» PROBLEM TO WORK ON
Pick out every line of the listing below that contains the word "like", and copy each one in full.

» Instrument reading data
___

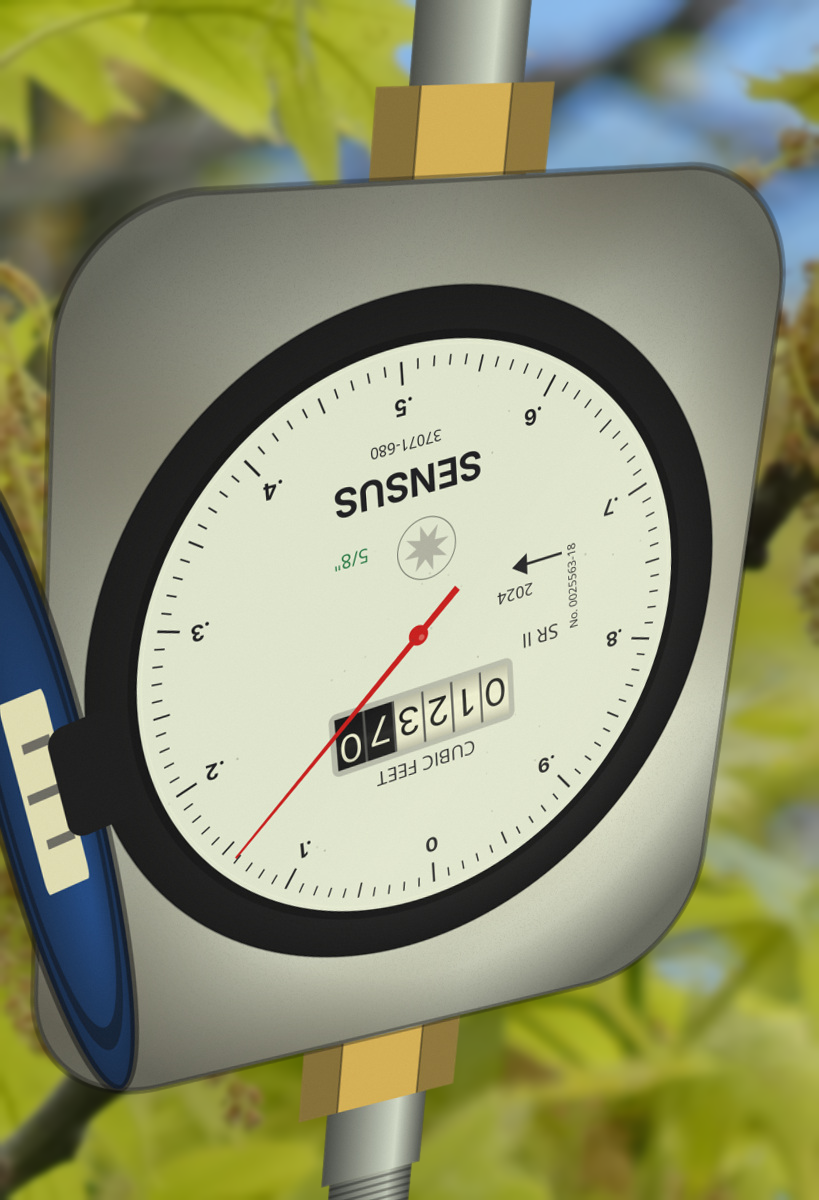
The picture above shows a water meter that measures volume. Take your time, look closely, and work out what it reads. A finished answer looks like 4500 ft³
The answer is 12370.14 ft³
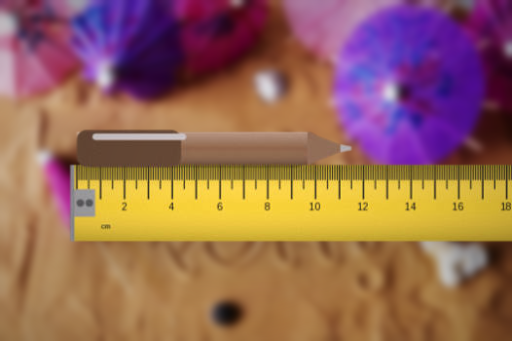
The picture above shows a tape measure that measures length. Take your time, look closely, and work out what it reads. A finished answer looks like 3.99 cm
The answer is 11.5 cm
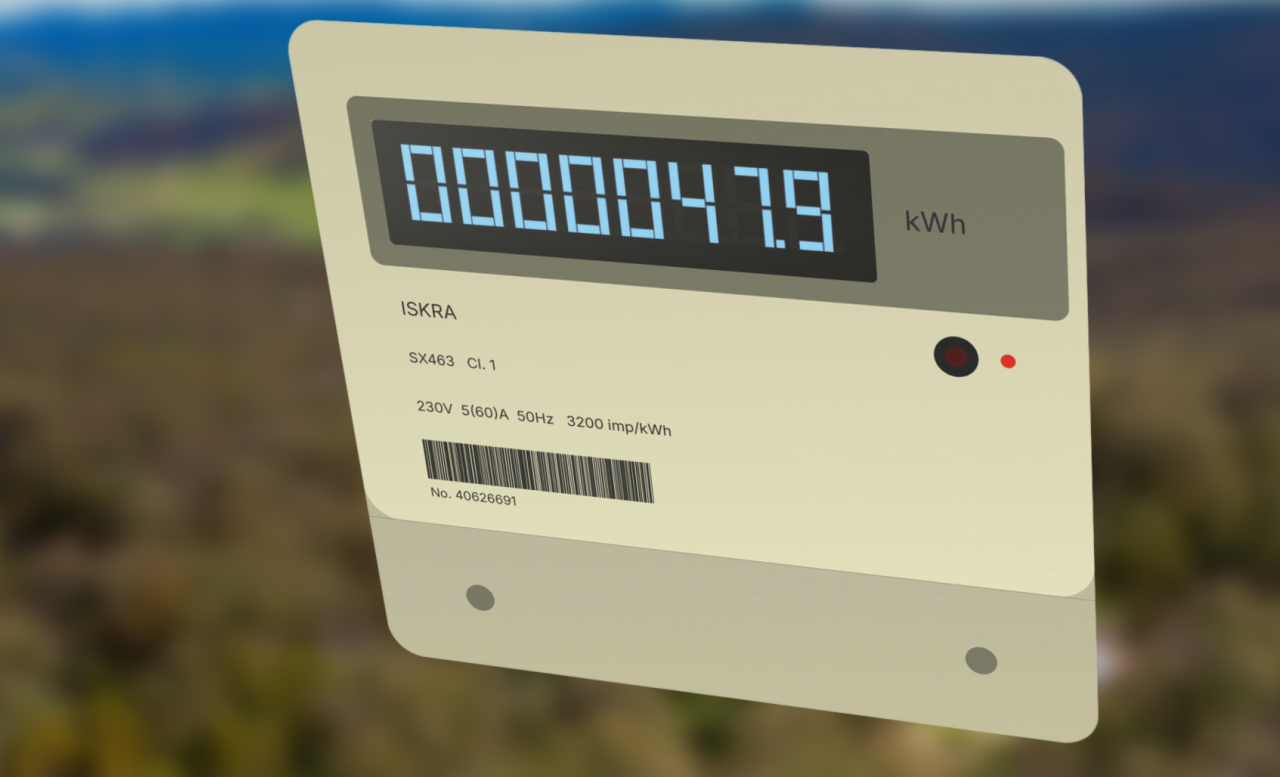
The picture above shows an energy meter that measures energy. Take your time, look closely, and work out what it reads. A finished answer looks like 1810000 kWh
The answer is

___

» WRITTEN RESPONSE
The picture above shows a water meter that measures volume. Take your time, look closely, and work out what it reads. A finished answer looks like 4500 ft³
The picture above shows a tape measure that measures length. Take your time, look closely, and work out what it reads. A finished answer looks like 3.99 cm
The picture above shows an energy meter that measures energy. Take your time, look closely, and work out what it reads. A finished answer looks like 1810000 kWh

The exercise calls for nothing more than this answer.